When used with other ratios and measurements, the TTM yield can help you decide whether a fund is worth buying. Both of these situations are easily remedied by a conversation with your accountant or bookkeeper. Let them know you are wanting to run a trailing 12 months calculation on your business so they can make sure your information is up to date. They might even run the analysis for you and offer a consultation to review the results.

For example, let’s say today is Aug. 1, 2021, and you as a business owner want to see what your revenue was like for the past 12 months. Many analysts and investors use the TTM to analyze financial data, such as income statements, balance sheets, and cash flow statement figures. Trailing twelve months (TTM) refers to a company’s past 12 consecutive months of performance data used in financial reporting. The TTM method is essential because it provides companies with detailed, recent financial data for internal audits, financial analysis, and corporate planning.
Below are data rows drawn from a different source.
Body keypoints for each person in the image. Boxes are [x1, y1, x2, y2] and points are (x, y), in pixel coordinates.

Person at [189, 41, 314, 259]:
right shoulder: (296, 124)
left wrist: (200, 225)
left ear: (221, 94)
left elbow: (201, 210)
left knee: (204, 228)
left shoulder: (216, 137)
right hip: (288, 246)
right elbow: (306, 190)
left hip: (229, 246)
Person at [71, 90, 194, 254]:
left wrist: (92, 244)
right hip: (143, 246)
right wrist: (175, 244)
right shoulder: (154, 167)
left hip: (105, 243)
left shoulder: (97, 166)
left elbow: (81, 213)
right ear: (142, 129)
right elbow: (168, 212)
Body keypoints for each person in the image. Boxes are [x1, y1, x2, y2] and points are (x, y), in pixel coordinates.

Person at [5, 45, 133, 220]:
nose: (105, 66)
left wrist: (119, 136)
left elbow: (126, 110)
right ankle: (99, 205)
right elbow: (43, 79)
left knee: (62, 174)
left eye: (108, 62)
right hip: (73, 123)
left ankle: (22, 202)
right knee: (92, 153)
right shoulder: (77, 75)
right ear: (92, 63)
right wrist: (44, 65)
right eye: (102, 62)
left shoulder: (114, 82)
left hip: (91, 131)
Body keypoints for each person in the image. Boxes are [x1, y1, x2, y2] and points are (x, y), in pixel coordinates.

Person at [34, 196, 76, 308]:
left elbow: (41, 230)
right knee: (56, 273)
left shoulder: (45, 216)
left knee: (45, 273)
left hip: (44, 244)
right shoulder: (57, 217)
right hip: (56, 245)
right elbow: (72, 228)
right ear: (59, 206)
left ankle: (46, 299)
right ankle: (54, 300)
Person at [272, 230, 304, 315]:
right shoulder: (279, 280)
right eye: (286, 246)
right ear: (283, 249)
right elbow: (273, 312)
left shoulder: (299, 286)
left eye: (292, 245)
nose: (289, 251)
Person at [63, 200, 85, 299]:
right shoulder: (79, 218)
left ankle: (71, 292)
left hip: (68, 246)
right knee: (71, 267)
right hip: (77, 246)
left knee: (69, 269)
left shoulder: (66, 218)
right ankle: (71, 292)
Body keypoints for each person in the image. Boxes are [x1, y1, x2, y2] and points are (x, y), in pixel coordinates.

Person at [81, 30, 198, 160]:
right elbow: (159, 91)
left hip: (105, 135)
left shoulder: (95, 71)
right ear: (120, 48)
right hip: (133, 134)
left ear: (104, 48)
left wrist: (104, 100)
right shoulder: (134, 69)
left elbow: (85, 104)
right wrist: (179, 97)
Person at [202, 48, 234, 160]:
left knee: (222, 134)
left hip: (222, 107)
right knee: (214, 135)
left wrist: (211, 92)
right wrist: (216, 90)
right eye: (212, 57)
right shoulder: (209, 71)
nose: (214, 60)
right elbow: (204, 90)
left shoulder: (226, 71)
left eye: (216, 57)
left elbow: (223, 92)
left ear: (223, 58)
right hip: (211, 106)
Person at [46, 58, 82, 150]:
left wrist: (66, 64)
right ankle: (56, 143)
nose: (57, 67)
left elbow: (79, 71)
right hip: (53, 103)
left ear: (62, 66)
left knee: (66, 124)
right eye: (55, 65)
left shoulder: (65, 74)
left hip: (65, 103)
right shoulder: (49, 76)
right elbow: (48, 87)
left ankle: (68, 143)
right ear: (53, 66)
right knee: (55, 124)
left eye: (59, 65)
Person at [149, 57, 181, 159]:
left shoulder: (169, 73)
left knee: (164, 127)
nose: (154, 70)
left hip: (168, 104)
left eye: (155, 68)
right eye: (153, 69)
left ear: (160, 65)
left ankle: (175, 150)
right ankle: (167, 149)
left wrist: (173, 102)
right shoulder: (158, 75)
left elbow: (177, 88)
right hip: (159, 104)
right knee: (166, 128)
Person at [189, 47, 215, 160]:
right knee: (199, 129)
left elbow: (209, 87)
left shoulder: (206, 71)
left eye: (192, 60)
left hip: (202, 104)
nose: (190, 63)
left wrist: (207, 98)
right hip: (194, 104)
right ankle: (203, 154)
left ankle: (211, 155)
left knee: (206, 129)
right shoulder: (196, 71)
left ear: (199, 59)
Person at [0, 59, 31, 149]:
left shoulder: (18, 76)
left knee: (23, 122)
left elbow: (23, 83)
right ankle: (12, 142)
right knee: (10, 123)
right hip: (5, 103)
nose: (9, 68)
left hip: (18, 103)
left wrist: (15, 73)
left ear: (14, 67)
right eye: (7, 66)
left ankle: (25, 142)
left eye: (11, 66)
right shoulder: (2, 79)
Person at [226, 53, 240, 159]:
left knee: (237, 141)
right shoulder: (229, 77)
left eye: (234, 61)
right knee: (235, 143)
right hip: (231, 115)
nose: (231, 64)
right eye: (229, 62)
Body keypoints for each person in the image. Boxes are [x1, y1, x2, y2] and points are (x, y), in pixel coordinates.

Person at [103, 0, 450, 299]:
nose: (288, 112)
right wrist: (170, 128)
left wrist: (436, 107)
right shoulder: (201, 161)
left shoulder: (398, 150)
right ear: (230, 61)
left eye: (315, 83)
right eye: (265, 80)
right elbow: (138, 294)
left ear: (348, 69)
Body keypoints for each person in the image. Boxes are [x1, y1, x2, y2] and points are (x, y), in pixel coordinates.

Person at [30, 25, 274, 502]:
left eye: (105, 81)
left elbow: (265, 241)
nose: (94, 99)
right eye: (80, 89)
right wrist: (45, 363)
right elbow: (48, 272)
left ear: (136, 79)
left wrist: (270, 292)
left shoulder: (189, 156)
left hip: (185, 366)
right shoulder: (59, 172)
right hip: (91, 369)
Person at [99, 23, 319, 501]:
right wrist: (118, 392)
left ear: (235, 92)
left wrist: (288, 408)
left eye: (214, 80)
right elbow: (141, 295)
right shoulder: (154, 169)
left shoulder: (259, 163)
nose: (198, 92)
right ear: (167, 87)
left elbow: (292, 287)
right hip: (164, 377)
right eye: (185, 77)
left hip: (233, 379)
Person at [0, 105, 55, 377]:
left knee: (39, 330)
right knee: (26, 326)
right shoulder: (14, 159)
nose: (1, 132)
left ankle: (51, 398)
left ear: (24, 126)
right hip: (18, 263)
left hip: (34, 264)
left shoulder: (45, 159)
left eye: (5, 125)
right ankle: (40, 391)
Trailing Twelve Months (TTM): What It Is & Free Calculator Template

The above is a great example of calculating TTM and how it is best to find the latest numbers for our analysis. None of those options is the best; a better bet is to use the trailing twelve-month method of finding our closest correct numbers. For example, if you sold $1 million worth of products and had COGS costs of $500k, your profit margin would be 50% ($500k / $1m). It is worth noting that bond returns are also subject to many factors. Bond fund returns rose in 2018 but dropped in 2019; they dropped significantly in 2020.
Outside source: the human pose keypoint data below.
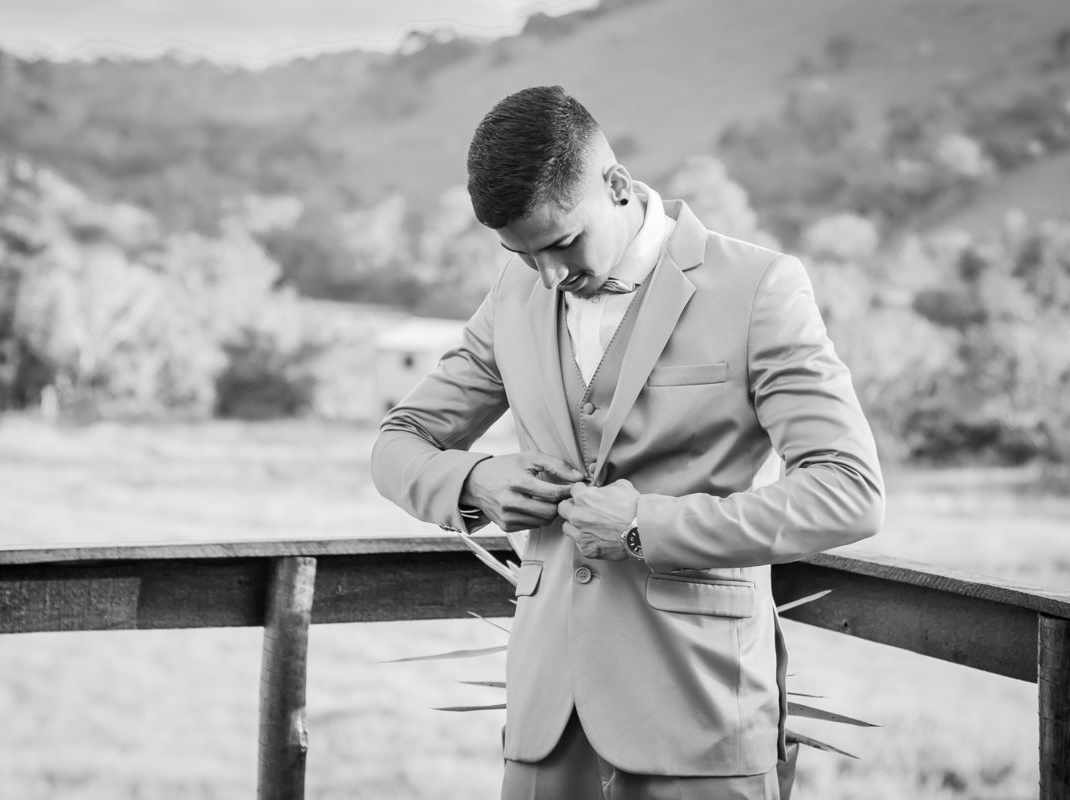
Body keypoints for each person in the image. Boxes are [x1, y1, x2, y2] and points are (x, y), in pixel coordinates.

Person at [372, 85, 884, 800]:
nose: (549, 276)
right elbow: (399, 442)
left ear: (616, 186)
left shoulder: (759, 287)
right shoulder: (513, 298)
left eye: (562, 244)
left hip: (702, 709)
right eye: (522, 255)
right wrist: (474, 483)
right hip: (546, 722)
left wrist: (645, 526)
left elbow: (848, 493)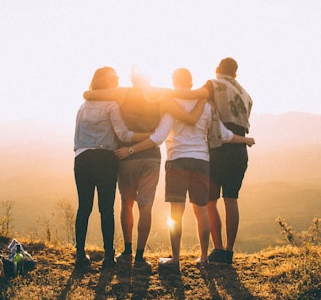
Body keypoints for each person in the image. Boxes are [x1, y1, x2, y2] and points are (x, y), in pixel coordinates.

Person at [114, 68, 255, 269]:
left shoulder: (171, 104)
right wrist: (245, 140)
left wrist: (131, 149)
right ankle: (204, 257)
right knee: (202, 211)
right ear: (191, 83)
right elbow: (223, 134)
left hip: (177, 161)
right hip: (201, 161)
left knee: (176, 213)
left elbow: (158, 137)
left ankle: (175, 259)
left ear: (174, 82)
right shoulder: (206, 105)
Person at [83, 69, 205, 270]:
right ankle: (140, 257)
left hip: (127, 156)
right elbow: (188, 106)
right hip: (151, 157)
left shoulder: (122, 93)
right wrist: (203, 95)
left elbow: (90, 94)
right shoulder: (161, 95)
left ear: (132, 78)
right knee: (145, 206)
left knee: (127, 203)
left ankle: (127, 251)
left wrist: (88, 94)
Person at [170, 57, 254, 265]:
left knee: (210, 200)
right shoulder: (245, 94)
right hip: (239, 149)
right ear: (236, 74)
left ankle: (216, 249)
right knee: (232, 199)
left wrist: (164, 94)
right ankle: (228, 251)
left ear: (218, 69)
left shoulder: (213, 84)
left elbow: (192, 95)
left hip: (219, 147)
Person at [74, 67, 150, 269]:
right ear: (108, 83)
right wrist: (147, 136)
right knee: (106, 209)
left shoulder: (84, 105)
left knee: (84, 208)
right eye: (114, 78)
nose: (117, 81)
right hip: (105, 159)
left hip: (82, 158)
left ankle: (80, 255)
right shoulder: (112, 105)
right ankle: (109, 257)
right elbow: (123, 135)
You would compile information from the profit and loss statements for your business beginning July 1 of the previous year and ending June 30 of the current year. Use the TTM only to measure internal performance and financial health. No, TTM is the most recent 12 months of financial data that may overlap between years. YTD (or year-to-date), on the other hand, is the most recent financial data from the start of the financial year up to the most current month.

The CALCULATE statements get the difference between [PdSales] for TTM and TTM LY. Start Date uses the End Date to get the first day of the month for each month. We will wrap up our discussion on TTM finance and how we calculate our numbers. Companies submit the fillings approximately 30 days after a financial period, depending on each document’s release scheduling.

It can be calculated on any date, making it a convenient tool for small businesses to use. TTM P&L keeps a running tab of how well an investment or project has performed over the prior twelve-month period. It takes the monthly or quarterly returns over that time period and reports a weighted average profit or loss figure. The price/earnings ratio is often referred to as P/E (TTM) and is calculated as the stock’s current price, divided by a company’s trailing 12-month earnings per share (EPS). Working capital gives us a great example of these calculations, which come from items on the balance sheet and are then averaged. However, analysts deduct depreciation from income quarterly and then look at the last four quarters reported on the income statement.

For instance, let’s say your business held pretty steady revenue for the previous two years but had a significant influx in sales in the last eight months. With the increased sales, you may need more equipment and resources to keep up with demand. If your business runs quarterly statements instead of monthly, you would use the last four quarterly statements. You can apply TTM analysis to any business no matter how frequently your business produces statements. It’s also common for investors to use a business’s TTM revenue to determine whether or not it’s worth their investment or financing.